Sunday, January 28, 2018

Koessler, Torgler, Feld, and Frey (2016) on Promising to Pay Your Taxes

Ann-Kathrin Koessler, Benno Torgler, Lars P. Feld, and Bruno S. Frey, “Commitment to Pay Taxes: A Field Experiment on the Importance of Promise.” Tax and Transfer Policy Institute, Australian National University, Working Paper 10/2016, November 29, 2016 [pdf here].

 A natural field experiment (n≈2000) is conducted in Switzerland (in 2013); the subjects, Swiss taxpayers, do not know that they are taking part in an experiment. 

 The experiment concerns whether it is possible to encourage timely tax payments by having taxpayers voluntarily promise to remit their taxes on time. One potentially confounding factor, however, is that a new “dunning” policy for late taxpayers is enacted concurrently with the experiment. 

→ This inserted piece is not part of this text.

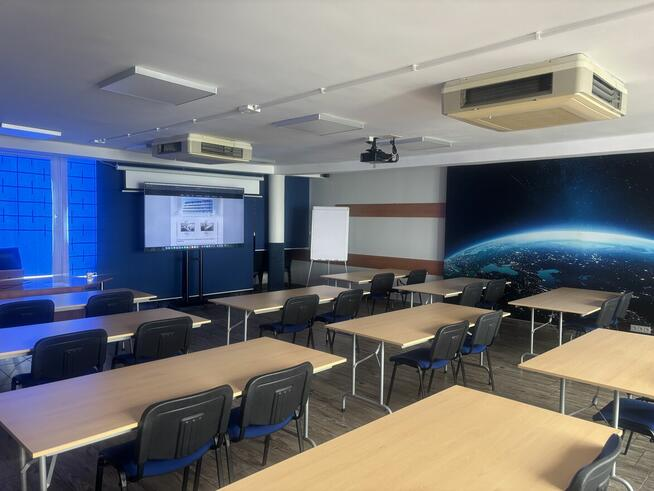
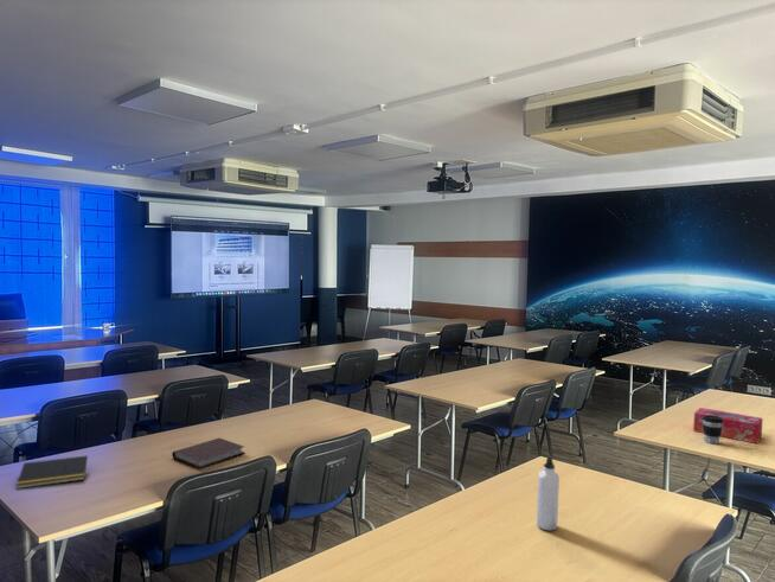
+ tissue box [692,407,764,445]
+ notebook [171,437,245,469]
+ water bottle [536,455,561,532]
+ coffee cup [703,415,723,446]
+ notepad [15,454,89,490]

 There are two “promise” treatments. In both cases, subjects are told that if they fill in and return a postcard promising to pay their taxes on time, and then do pay their taxes on time, they will be entered into a lottery. The differences between these two treatments is that in one case the lottery prize is cash  1000 Swiss francs  and in the other, the prize is a wellness spa trip for two, worth approximately 1000 Swiss francs. 

 Both promise treatments have parallel treatments that provide the same lottery to punctual payers, but that do not require or provide the option for the non-binding promise. A control treatment with no lottery or promise completes the collection. 

 Almost one-third of the subjects who are given an opportunity to promise to pay on time make the promise. The willingness to promise is a pretty strong signal both of whether you have paid on time in the past, and of whether you will pay on time this year. 

 Those who were in the spa lottery and who made the promise saw a significant jump in their compliance rates. But the lotteries with promise opportunities do not seem to do any better overall than the lotteries without the promise opportunities. 

 My takeaway, perhaps not as optimistic as that of the authors, is that the “promise” intervention is pretty weak tea.